In 2015, I urged the Obama Administration to slow down Stage 3 of the Meaningful Use program, which incentivized doctors and hospitals to adopt electronic health records.
The Obama Administration did not slow down implementation, and looking back, the results would have been better if they had.
The best way to get to where you want to go is not by going too far, too fast.
I want to make sure we learn lessons from implementing Meaningful Use Stage 3, which was, in the words of one major hospital, “terrifying.”
I am especially interested in getting where we want to go with the involvement of doctors, hospitals, vendors, and insurers, with the fewest possible mistakes and the least confusion.
We don’t need to set a record time to get there with an unrealistic timeline.
Because these are complex rules, I asked CMS and ONC to extend the comment period, and I am glad to see they have done so and want to thank our witnesses for allowing more time for comment.
We also heard concerns about ensuring patient privacy.
If the 21st Century Cures Act is successfully implemented, patients should be able to get their own health data more easily and send it to their health care providers.
Patients may also choose to send that data to third parties –like an exercise tracking app on their smart phone – but this raises new questions about privacy.

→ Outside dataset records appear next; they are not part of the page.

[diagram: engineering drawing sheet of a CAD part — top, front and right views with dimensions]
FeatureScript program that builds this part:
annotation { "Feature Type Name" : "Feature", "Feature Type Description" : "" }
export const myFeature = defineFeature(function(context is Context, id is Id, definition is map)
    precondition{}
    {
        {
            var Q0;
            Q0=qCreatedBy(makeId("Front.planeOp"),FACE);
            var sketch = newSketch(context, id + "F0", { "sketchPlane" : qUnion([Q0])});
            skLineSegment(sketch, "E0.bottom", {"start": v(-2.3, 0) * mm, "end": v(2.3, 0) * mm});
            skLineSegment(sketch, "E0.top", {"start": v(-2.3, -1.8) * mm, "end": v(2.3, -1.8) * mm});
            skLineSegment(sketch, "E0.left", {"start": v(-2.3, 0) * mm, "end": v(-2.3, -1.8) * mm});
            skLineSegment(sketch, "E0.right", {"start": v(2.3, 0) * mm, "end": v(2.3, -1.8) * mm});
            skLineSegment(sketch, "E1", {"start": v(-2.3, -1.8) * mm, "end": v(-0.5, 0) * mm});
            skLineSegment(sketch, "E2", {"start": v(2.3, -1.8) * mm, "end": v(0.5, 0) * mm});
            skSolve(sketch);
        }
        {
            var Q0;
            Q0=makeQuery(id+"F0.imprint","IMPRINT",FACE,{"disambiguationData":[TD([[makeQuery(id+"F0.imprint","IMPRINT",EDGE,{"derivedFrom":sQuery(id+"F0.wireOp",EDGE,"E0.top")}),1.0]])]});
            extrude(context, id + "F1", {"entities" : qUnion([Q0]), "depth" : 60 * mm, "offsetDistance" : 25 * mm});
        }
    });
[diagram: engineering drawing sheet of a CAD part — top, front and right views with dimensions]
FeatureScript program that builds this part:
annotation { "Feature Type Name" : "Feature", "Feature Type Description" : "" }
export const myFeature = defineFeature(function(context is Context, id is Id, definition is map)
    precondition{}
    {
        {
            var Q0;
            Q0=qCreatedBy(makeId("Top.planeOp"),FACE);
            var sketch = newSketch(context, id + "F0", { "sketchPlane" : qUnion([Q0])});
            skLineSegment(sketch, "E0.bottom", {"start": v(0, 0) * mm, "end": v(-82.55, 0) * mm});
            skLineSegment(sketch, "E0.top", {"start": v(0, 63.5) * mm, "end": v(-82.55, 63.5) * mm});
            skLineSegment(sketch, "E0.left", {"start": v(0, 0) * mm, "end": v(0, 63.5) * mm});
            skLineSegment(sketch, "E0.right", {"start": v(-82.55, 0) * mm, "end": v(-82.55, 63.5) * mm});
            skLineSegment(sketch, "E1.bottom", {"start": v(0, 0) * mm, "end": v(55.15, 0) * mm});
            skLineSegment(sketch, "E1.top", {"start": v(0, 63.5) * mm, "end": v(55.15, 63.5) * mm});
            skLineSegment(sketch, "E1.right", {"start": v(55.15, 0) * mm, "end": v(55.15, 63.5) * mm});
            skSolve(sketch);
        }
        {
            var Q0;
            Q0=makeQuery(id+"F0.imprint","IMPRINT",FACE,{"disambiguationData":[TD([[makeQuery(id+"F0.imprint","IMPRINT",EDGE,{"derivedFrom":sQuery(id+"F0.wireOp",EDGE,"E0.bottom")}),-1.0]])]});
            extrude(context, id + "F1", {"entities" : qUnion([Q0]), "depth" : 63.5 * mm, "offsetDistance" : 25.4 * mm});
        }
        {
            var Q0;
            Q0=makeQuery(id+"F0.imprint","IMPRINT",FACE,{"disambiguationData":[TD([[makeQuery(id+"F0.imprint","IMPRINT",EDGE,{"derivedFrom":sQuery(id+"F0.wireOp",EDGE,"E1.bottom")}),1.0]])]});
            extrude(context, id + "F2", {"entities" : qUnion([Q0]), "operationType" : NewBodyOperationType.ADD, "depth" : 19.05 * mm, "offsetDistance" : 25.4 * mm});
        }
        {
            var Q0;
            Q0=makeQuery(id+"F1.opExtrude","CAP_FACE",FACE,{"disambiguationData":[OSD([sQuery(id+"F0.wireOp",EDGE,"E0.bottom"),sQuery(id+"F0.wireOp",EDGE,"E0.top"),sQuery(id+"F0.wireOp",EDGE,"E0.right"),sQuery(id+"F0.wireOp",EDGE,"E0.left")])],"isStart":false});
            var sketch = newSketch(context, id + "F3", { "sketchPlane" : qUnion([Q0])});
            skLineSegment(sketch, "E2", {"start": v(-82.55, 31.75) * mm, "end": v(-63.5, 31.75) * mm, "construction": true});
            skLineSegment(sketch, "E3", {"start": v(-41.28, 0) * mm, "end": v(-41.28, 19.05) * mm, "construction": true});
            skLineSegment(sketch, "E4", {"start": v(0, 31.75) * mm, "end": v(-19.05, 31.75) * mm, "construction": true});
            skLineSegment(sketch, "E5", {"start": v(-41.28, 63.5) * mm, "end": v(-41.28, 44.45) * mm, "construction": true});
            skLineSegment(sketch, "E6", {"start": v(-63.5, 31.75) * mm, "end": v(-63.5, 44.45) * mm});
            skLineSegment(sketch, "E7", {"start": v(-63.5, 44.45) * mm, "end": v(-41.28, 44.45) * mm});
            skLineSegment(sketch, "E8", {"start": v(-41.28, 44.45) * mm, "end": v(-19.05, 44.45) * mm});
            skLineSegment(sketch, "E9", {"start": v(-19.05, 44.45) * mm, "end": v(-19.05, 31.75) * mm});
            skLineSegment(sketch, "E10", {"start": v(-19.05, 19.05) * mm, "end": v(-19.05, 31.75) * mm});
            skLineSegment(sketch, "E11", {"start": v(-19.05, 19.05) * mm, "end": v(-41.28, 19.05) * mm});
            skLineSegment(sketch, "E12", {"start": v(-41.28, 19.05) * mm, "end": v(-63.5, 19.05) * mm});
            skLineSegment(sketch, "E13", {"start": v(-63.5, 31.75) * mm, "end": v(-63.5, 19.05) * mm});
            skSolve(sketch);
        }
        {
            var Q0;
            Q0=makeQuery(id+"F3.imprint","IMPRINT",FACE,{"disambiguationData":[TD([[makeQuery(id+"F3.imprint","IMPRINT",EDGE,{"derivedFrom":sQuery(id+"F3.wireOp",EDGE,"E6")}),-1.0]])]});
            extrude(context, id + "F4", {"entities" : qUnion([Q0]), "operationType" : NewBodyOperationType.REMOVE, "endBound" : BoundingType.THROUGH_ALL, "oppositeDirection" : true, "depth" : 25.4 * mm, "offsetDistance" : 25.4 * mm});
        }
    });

Lucia Savage, Chief Privacy and Regulatory Officer at Omada Health said, “I think the committee…is rightfully concerned about privacy and security…None of this will matter if the consumers don't have confidence, and their doctors don't have confidence that the consumers have confidence.”
Dr. Christopher Rehm, Chief Medical Informatics Officer at Lifepoint Health in Brentwood, Tennessee reminded us at the hearing that these rules are “not about the technology, it’s about the patient, their care and their outcomes.”
I am looking forward to hearing from the Administration today about how they plan to implement these rules.